§ TEXTE CITÉ:
J’aurai préféré des commandes en métal et de dimensions plus généreuses. Heureusement, la bague de mise au point est douce et suffisamment progressive pour permettre une mise au point précise (en mode LiveView et au grossissement maximal). La bague de diaphragmes est également bien dimensionnée et crantée pour autoriser un réglage au demi-diaphragme entre les ouvertures maximale (f/3, 5) et minimale (f/22).
La construction du Samyang T-S 24 mm f/3, 5 ED AS UMC est plutôt sophistiquée, avec 16 éléments en 11 groupes dont deux éléments asphériques et 2 en verres à faible dispersion. Toutefois, il ne faut pas espérer les performances optiques très élevées du Canon TS-E 24 mm f/3, 5 L de deuxième génération ou celles, un peu moindres, du Nikon PC-E 24 mm f/3, 5 D ED. À sa pleine ouverture, l’objectif coréen produit des images molles, dues à une sous-correction des aberrations sphériques, et ce, malgré l’emploi de deux éléments asphériques, censés d’éliminer le défait en question. Il est donc nécessaire de fermer le diaphragme à f/5, 6 pour obtenir un piqué satisfaisant au centre et à f/11 pour une homogénéité convaincante entre le centre et les bords de l’image. Aux ouvertures de travail « courantes » en paysage et en architecture (entre f/8 et f/16), la qualité optique est très satisfaisante sans pour autant atteindre celle des ténors parmi les objectifs à décentrement et bascule, nettement plus onéreux. Le décentrement tend à déstabiliser l’équilibre optique : même en vissant le diaphragme à f/16, il subsiste une zone floue, située sur les bords en direction du décentrement (bords supérieurs en cas de compensation de contreplongée). Mais il s’agit là d’un phénomène qui n’épargne aucun de ces objectifs spécialisés. Quant à l’ouverture f/22, elle commence à détériorer le piqué.

§ LISTING FOURNI:
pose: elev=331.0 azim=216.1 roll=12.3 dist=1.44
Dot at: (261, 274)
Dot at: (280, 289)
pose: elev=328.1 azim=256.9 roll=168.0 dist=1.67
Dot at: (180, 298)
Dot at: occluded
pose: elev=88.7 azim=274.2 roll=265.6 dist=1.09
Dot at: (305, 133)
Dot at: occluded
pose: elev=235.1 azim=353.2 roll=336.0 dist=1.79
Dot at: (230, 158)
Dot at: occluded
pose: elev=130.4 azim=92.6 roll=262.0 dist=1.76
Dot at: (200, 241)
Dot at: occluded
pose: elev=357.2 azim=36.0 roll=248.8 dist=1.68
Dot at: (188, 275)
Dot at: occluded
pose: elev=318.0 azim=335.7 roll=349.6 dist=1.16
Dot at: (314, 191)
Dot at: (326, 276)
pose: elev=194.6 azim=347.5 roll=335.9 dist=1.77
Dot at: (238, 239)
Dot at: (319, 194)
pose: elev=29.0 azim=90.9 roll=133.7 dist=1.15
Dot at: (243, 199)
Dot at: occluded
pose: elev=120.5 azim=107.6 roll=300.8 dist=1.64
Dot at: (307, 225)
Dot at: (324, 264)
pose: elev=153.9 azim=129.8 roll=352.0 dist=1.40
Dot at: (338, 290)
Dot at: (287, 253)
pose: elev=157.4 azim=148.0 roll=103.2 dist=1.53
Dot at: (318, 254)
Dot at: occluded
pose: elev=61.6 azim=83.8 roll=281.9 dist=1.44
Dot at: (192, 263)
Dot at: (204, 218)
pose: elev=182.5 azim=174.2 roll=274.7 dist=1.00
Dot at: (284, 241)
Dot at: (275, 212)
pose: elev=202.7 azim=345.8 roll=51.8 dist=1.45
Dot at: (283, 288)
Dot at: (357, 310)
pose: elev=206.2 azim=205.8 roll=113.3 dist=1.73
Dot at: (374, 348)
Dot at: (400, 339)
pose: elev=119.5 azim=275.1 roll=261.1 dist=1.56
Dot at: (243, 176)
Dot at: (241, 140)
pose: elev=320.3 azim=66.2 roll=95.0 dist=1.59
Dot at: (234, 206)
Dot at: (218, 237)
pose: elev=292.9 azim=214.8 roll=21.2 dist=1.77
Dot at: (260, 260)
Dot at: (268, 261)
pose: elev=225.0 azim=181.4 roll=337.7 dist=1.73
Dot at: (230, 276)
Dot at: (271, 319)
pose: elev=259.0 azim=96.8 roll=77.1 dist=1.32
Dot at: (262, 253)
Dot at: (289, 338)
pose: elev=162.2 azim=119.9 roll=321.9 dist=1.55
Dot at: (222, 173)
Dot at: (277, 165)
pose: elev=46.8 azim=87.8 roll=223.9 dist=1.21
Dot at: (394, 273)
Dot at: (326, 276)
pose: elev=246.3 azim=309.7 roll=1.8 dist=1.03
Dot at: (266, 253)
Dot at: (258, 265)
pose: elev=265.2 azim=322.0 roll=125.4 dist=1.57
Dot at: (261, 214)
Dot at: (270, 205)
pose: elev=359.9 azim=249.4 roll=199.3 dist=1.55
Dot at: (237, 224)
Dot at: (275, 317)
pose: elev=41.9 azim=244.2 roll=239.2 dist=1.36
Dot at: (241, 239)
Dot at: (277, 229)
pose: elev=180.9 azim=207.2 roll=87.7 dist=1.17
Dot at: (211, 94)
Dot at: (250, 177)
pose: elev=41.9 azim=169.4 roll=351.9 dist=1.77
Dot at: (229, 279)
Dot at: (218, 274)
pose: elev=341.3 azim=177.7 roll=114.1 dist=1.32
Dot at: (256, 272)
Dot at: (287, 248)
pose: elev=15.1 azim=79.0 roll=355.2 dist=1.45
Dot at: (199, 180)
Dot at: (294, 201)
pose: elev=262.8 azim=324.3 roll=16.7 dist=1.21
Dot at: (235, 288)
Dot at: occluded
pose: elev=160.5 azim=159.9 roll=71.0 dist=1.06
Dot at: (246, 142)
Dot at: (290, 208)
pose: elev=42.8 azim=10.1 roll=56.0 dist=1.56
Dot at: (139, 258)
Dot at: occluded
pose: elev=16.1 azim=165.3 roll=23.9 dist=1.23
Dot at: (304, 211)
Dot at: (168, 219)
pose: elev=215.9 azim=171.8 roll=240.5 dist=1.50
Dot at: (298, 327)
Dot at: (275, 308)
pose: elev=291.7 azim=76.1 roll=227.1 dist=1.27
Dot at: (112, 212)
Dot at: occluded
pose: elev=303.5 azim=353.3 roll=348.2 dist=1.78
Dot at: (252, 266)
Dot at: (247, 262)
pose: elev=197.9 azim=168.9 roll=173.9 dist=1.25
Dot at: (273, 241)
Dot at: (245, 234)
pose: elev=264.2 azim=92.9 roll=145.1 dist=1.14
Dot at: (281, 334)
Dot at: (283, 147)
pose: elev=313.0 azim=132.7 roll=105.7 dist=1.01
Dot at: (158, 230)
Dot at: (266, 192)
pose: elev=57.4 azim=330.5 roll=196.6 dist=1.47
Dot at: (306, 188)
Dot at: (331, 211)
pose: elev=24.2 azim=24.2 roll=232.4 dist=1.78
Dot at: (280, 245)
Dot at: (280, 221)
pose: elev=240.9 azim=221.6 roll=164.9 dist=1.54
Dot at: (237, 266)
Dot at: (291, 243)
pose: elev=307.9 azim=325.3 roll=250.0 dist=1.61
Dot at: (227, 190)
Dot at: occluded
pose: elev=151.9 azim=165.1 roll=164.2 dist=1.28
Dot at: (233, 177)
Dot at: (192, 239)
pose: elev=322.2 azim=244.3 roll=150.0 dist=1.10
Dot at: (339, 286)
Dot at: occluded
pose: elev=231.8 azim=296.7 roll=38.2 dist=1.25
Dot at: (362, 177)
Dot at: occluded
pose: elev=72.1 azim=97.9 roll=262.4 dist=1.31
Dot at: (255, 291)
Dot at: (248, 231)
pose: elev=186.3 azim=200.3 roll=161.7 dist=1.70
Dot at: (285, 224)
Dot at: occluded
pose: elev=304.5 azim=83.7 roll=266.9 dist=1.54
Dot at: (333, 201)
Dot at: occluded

§ TRAVAIL DEMANDÉ:
(1) D'après le texte cité, combien d'éléments et de groupes compte la construction de l'objectif Samyang T-S 24 mm ?
(2) Reproduisez le texte cité de « J’aurai préféré des » à « et minimale (f/22). » en substituant « aluminium » à « métal ».
Le listing constitue un matériau distinct du texte cité.

§ LES RÉPONSES:
(1) 16 éléments en 11 groupes.

(2)
J’aurai préféré des commandes en aluminium et de dimensions plus généreuses. Heureusement, la bague de mise au point est douce et suffisamment progressive pour permettre une mise au point précise (en mode LiveView et au grossissement maximal). La bague de diaphragmes est également bien dimensionnée et crantée pour autoriser un réglage au demi-diaphragme entre les ouvertures maximale (f/3, 5) et minimale (f/22).